USS William P. Lawrence (DDG-110) is an (Flight IIA) Aegis guided missile destroyer in the United States Navy and was built by Northrop Grumman Shipbuilding. The ship is named for Vice Admiral William P. Lawrence (1930–2005), a naval aviator, fighter pilot, test pilot, Mercury astronaut finalist, Vietnam War prisoner of war, a U.S. Third Fleet commander, a Chief of Naval Personnel, and a Superintendent of the U.S. Naval Academy.

==Construction==
William P. Lawrences keel was laid down on 16 September 2008, at the Ingalls Shipbuilding Shipyard, in Pascagoula, Mississippi. William P. Lawrence was launched on 15 December 2009, and she was christened on 17 April 2010, sponsored by Vice Admiral Lawrence's widow, Diane Lawrence, and his daughters, Dr. Laurie Lawrence and Captain Wendy Lawrence (USN Ret, and former Space Shuttle astronaut). The ship was commissioned at the Port of Mobile, Alabama, on 4 June 2011.

==Ship history==

William P. Lawrence departed Naval Station San Diego, California, on 14 January 2013, for her first overseas deployment as part of a four-ship surface action group from Carrier Strike Group 11.

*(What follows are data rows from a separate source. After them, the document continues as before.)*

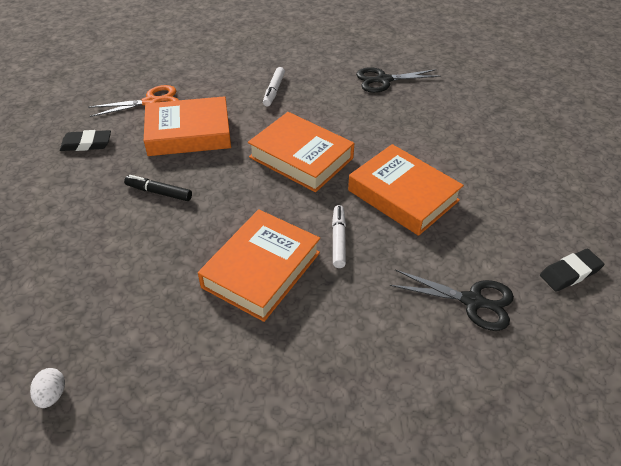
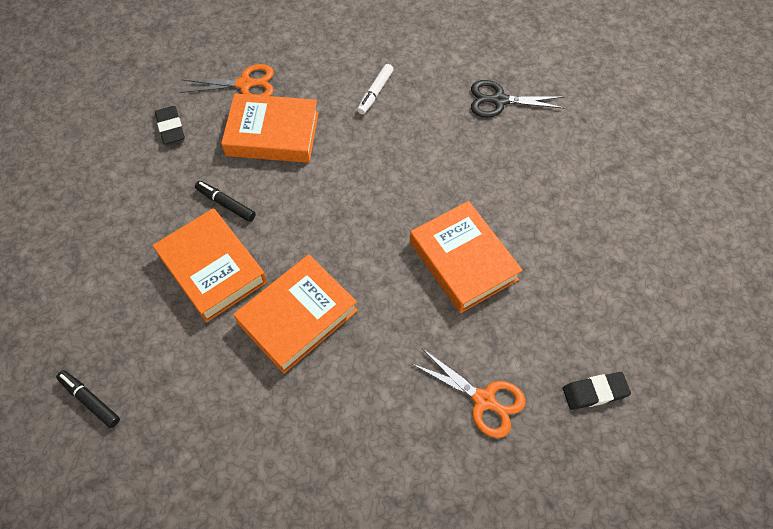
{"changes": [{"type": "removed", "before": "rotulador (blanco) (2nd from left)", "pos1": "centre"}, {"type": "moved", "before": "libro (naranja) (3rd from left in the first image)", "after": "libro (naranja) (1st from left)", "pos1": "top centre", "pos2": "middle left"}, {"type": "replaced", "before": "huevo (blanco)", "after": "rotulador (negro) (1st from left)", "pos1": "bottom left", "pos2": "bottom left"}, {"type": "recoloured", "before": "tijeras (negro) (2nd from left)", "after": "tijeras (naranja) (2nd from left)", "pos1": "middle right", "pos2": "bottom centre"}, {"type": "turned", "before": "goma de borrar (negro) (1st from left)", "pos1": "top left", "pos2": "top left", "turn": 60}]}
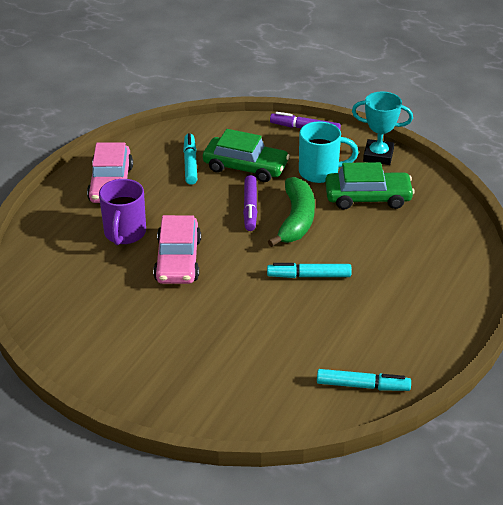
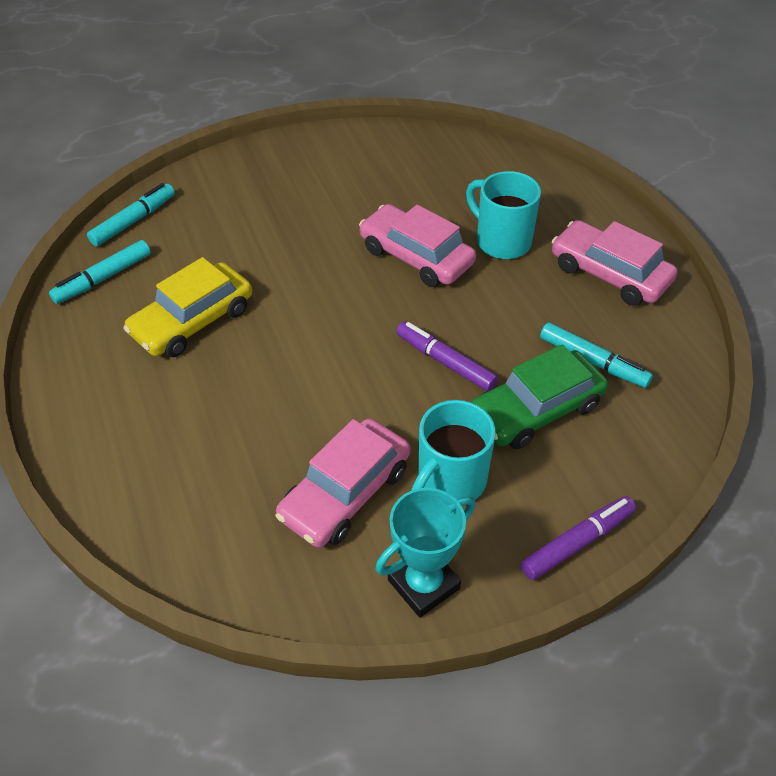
{"changes": [{"type": "removed", "before": "plátano (verde)", "pos1": "centre"}, {"type": "added", "after": "coche (amarillo)", "pos2": "middle left"}, {"type": "moved", "before": "rotulador (turquesa) (2nd from left)", "pos1": "centre", "pos2": "top left"}, {"type": "recoloured", "before": "taza (morado)", "after": "taza (turquesa) (2nd from left)", "pos1": "middle left", "pos2": "top centre"}, {"type": "recoloured", "before": "coche (verde) (2nd from left)", "after": "coche (rosa) (1st from left)", "pos1": "middle right", "pos2": "centre"}]}
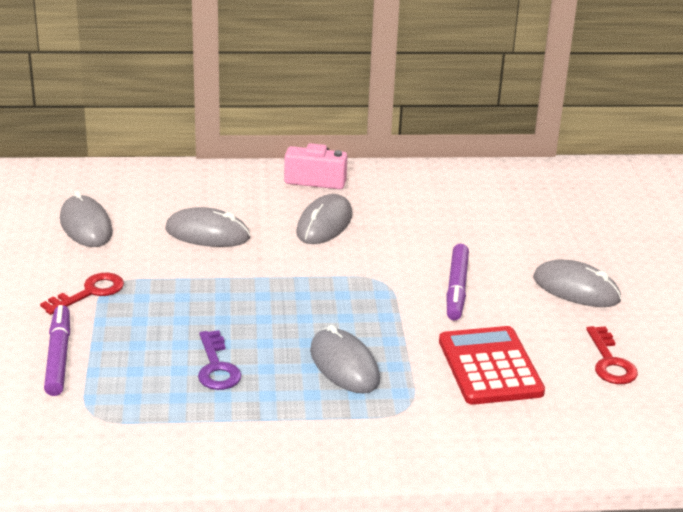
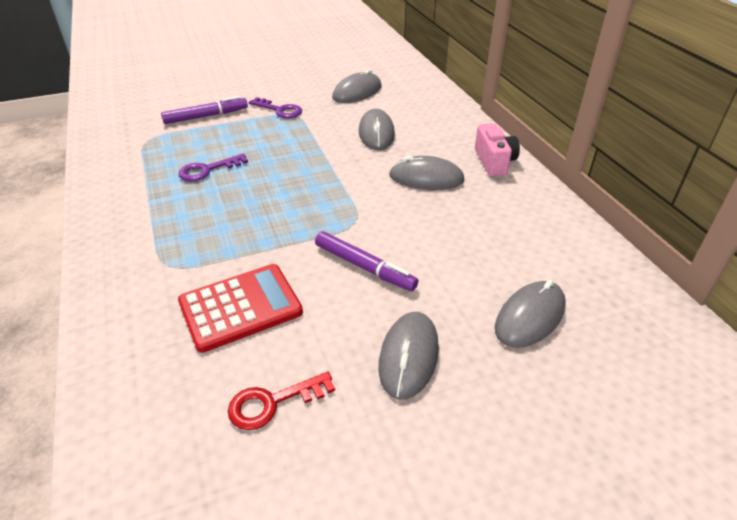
{"changes": [{"type": "moved", "before": "ratón (gris) (4th from left in the first image)", "after": "ratón (gris) (5th from left)", "pos1": "bottom centre", "pos2": "middle right"}, {"type": "recoloured", "before": "llave (rojo) (1st from left)", "after": "llave (morado) (2nd from left)", "pos1": "middle left", "pos2": "top centre"}, {"type": "turned", "before": "rotulador (morado) (2nd from left)", "pos1": "middle right", "pos2": "centre", "turn": -135}]}
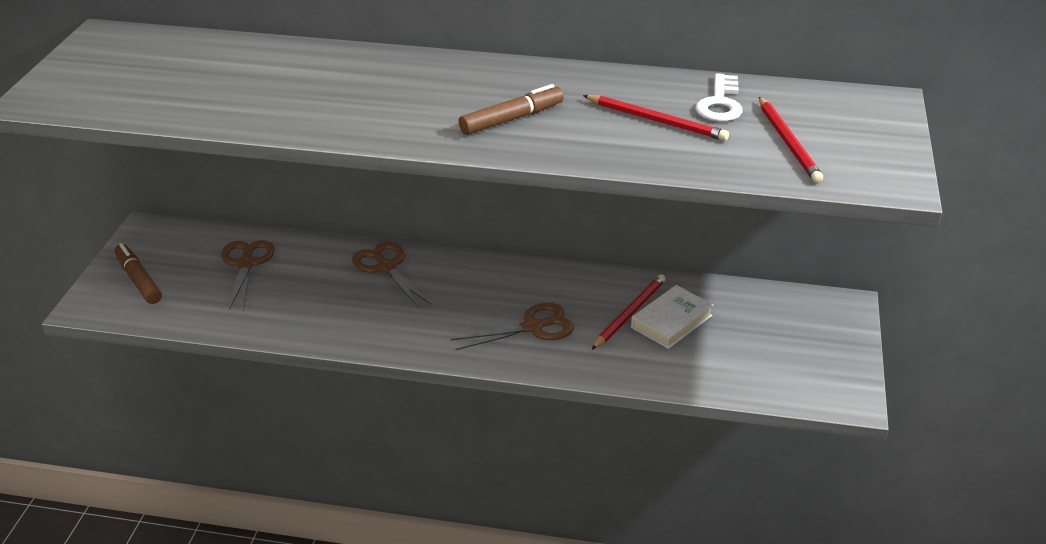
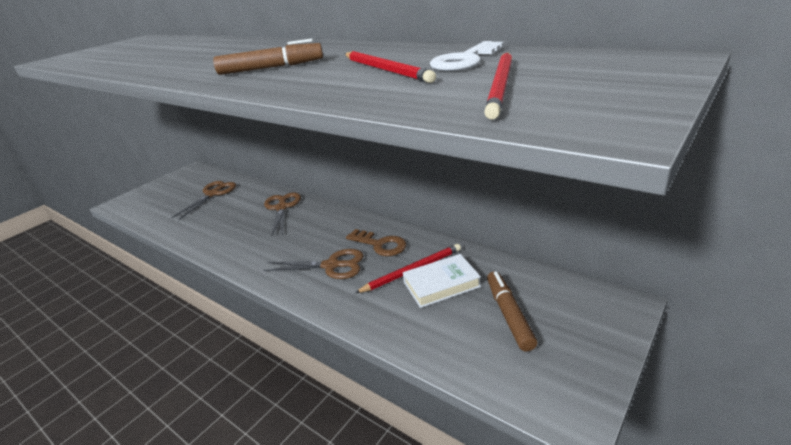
{"changes": [{"type": "added", "after": "llave (marrón)", "pos2": "centre"}, {"type": "moved", "before": "rotulador (marrón) (1st from left in the first image)", "after": "rotulador (marrón) (2nd from left)", "pos1": "middle left", "pos2": "bottom centre"}]}
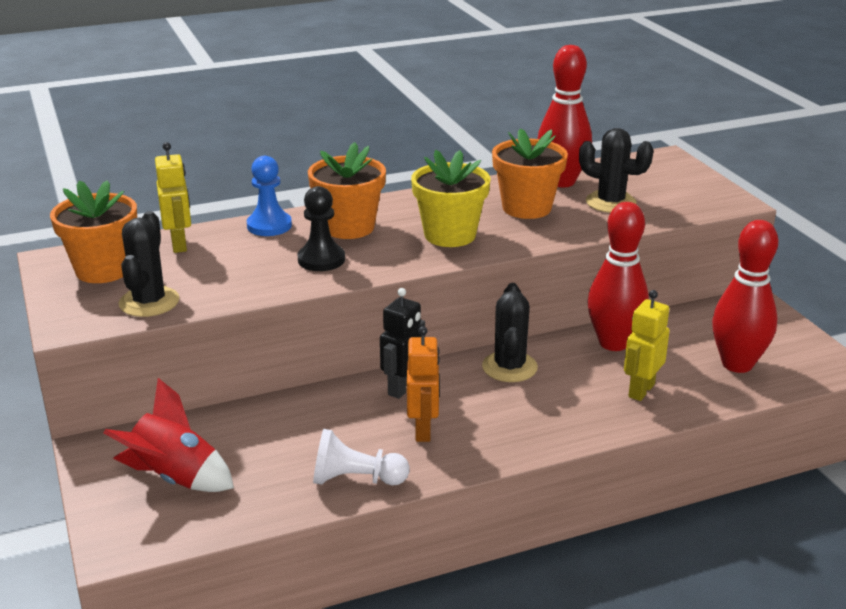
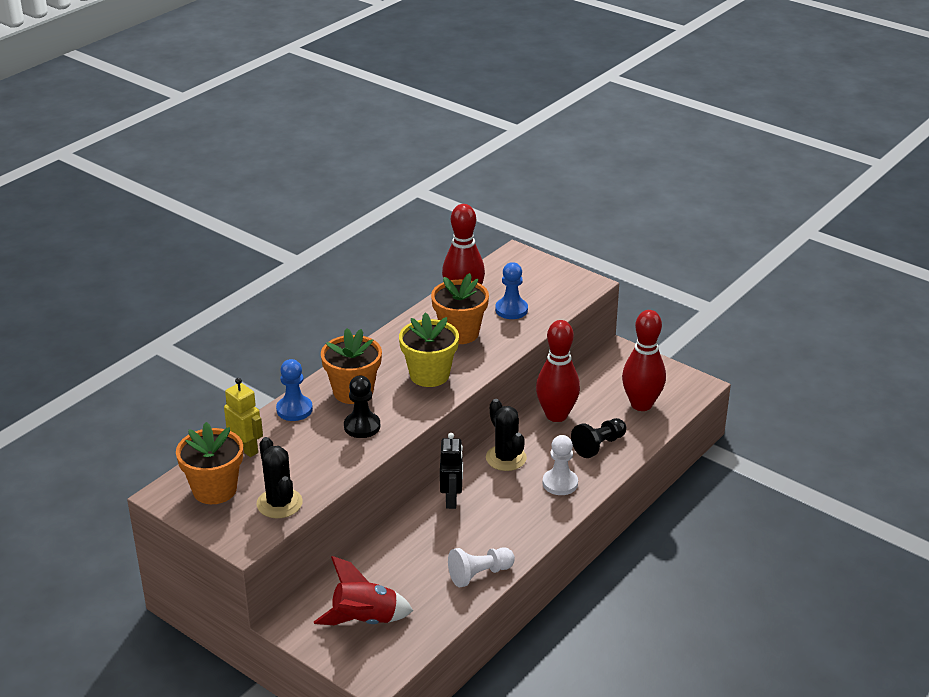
{"changes": [{"type": "removed", "before": "robot (naranja)", "pos1": "centre"}, {"type": "added", "after": "peón (blanco) (2nd from left)", "pos2": "bottom centre"}, {"type": "replaced", "before": "cactus (negro) (3rd from left)", "after": "peón (azul) (2nd from left)", "pos1": "top right", "pos2": "centre"}, {"type": "replaced", "before": "robot (amarillo) (2nd from left)", "after": "peón (negro) (2nd from left)", "pos1": "middle right", "pos2": "centre"}]}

On 1 March 2013, William P. Lawrence entered the Persian Gulf for operations with Carrier Strike Group 3. On 11 March 2013, the ship rendered assistance to a burning vessel while operating in the Strait of Hormuz. In April 2013, on two separate occasions, William P. Lawrence joined the in rendering assistance to civilian mariners in distress while operating in the Gulf of Oman, as part of Combined Task Force 150. Starting 2 September 2013, William P. Lawrence began operating in the Red Sea, as part of Carrier Strike Group 11.

On 22 September 2013, a large wave hit a helicopter and pushed it into the Red Sea shortly after it landed on William P. Lawrence, resulting in the death of two pilots. The vessel was moving at flank speeds to relieve another escort ship in a defensive screen around Carrier Strike Group 3 in U.S. Central Command. The wave came over the starboard side of the flight deck and struck the helicopter less than ten minutes after landing and being chocked and chained (red deck), with rotors still spinning. The other three aircrew members were rescued.

On 10 May 2016, the US Navy reported that the ship sailed close to the Fiery Cross Reef, as part of a planned series of Freedom of navigation operations, (also referred to as FONOPs) in the area. The operation prompted the PRC to express "dissatisfaction and opposition"; a Pentagon spokesperson said that the operation was undertaken to challenge the "excessive maritime claims by China, Taiwan, and Vietnam which were seeking to restrict navigation rights in the South China Sea."

In 2016, the ship was part of Destroyer Squadron 21.

As of October 2020, the ship was assigned to the United States Fourth Fleet supporting Joint Interagency Task Force South. In November 2020, she served as an off-shore base for MH-60R Seahawk helicopters of HSM-37 conducting disaster relief operations in the aftermath of Hurricane Eta.

William P. Lawrence participated in RIMPAC 2022.
==POW/MIA table==
Even within the cramped confines of a Navy ship, William P. Lawrence honors her namesake's experience as a prisoner of war by maintaining a missing man table in the ship's mess.